To compare the accuracy of DTW and Euclidean distance on the task of discovering conserved structure, we propose the following experiment. From a vocabulary of 150 words, each of which was performed three times by a single individual, we randomly create a sentence that has exactly one repeated word. As shown in Fig. 21, because the default position of the eye at the beginning and end of word is straight ahead, we can concatenate words without producing any obvious artifacts in-between them.

We generated sentences consisting of 8, 16, 32 and 64 words. We performed one hundred runs of motif discovery on these time series using both ED (using the Matrix Profile Zhu et al. 2016, 2018) and DTW (using SWAMP with w = 24). While all words are of length 600 (possible including a relatively constant prefix and suffix, because the participant was in a relaxed state of looking straight ahead), we wanted to avoid giving the algorithm this exact value. So, for every experiment we gave both ED and DTW a random subsequence length between 540 and 660. Figure 22 shows the motif discovery success rates for different algorithms.

Fig. 22
figure 22

SWAMP (red) with a warping window size 24 performs better than both ED MP (blue) and the default rate (yellow) in finding the correct motifs on different settings (Color figure online)

Both ED and DTW work much better than the default rate (random guessing in proportion to the prior probability of events). However, DTW is clearly superior to both.

Let use briefly consider the sources of error. Because each time series is generated by concatenating words without any pause or noises in between, we might create “artificial” repeated words. For example, suppose the unique words we embedded happened to include “wombat”, “mangos” and “batman”. When embedded into a sentence they could form: …wombatmangosbatman…, making an accidental motif of “batman”, which really has only one occurrence. This issue is more likely in the domain under consideration, which has a cardinality of just nine distinct symbols. Figure 23 shows one such example of a spurious word we discovered.

Fig. 23
figure 23

The suffix and prefix of two words concatenated to each other (red) is similar to the suffix and prefix of two other words concatenated to each other (green). These two words have been mistaken with the semantic motifs (the red circles) (Color figure online)

As shown in Fig. 24, another reason why SWAMP can fail here is simply because we are only using the X-axis time series. This motivates the need for multidimensional DTW motif discovery. The issues in generalizing to multidimensional DTW are subtle (should we allow each dimension to warp independently, or force them to warp in synchronicity? See Shokoohi-Yekta et al. (2015)), however they are orthogonal to SWAMP’s speed-up mechanisms.

Fig. 24
figure 24

Two different words that are more similar (red and green) than the embedded motifs (the red circles) when considering only the vertical axis (Color figure online)

**Available data:**
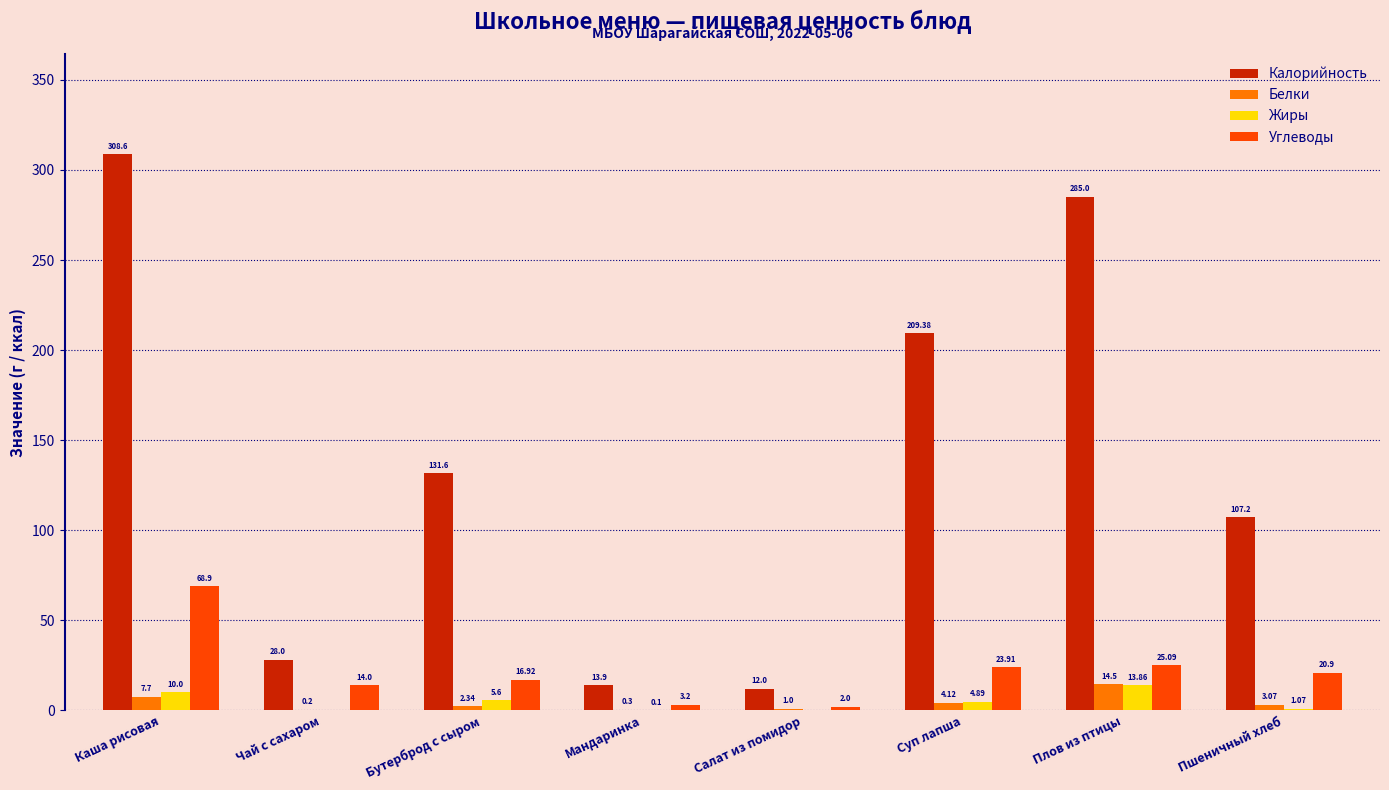

At which category is the sum across all series the highest?

Каша рисовая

**Problems to solve:**
1: Echo the part of the motif discovery passage that opens with the words containing "The suffix and prefix of two words" and closes with "SWAMP’s speed-up mechanisms.".
2: Answer these questions from the motif discovery passage:
(a) How many words are in the vocabulary used to create the sentences?
(b) What warping window size was used with SWAMP?
(c) How many distinct symbols does the domain under consideration have?
3: Decide whether each statement agrees with the motif discovery passage. Answer yes or no, and quote the words that decide it.
(a) All words are of length 600.
(b) Both the X-axis and the Y-axis time series were used.
(c) ED proved superior to DTW.

**Answers given:**
1:
The suffix and prefix of two words concatenated to each other (red) is similar to the suffix and prefix of two other words concatenated to each other (green). These two words have been mistaken with the semantic motifs (the red circles) (Color figure online)

As shown in Fig. 24, another reason why SWAMP can fail here is simply because we are only using the X-axis time series. This motivates the need for multidimensional DTW motif discovery. The issues in generalizing to multidimensional DTW are subtle (should we allow each dimension to warp independently, or force them to warp in synchronicity? See Shokoohi-Yekta et al. (2015)), however they are orthogonal to SWAMP’s speed-up mechanisms.

2:
(a) 150
(b) 24
(c) Nine

3:
(a) Yes: "all words are of length 600"
(b) No: "we are only using the X-axis time series"
(c) No: "DTW is clearly superior to both"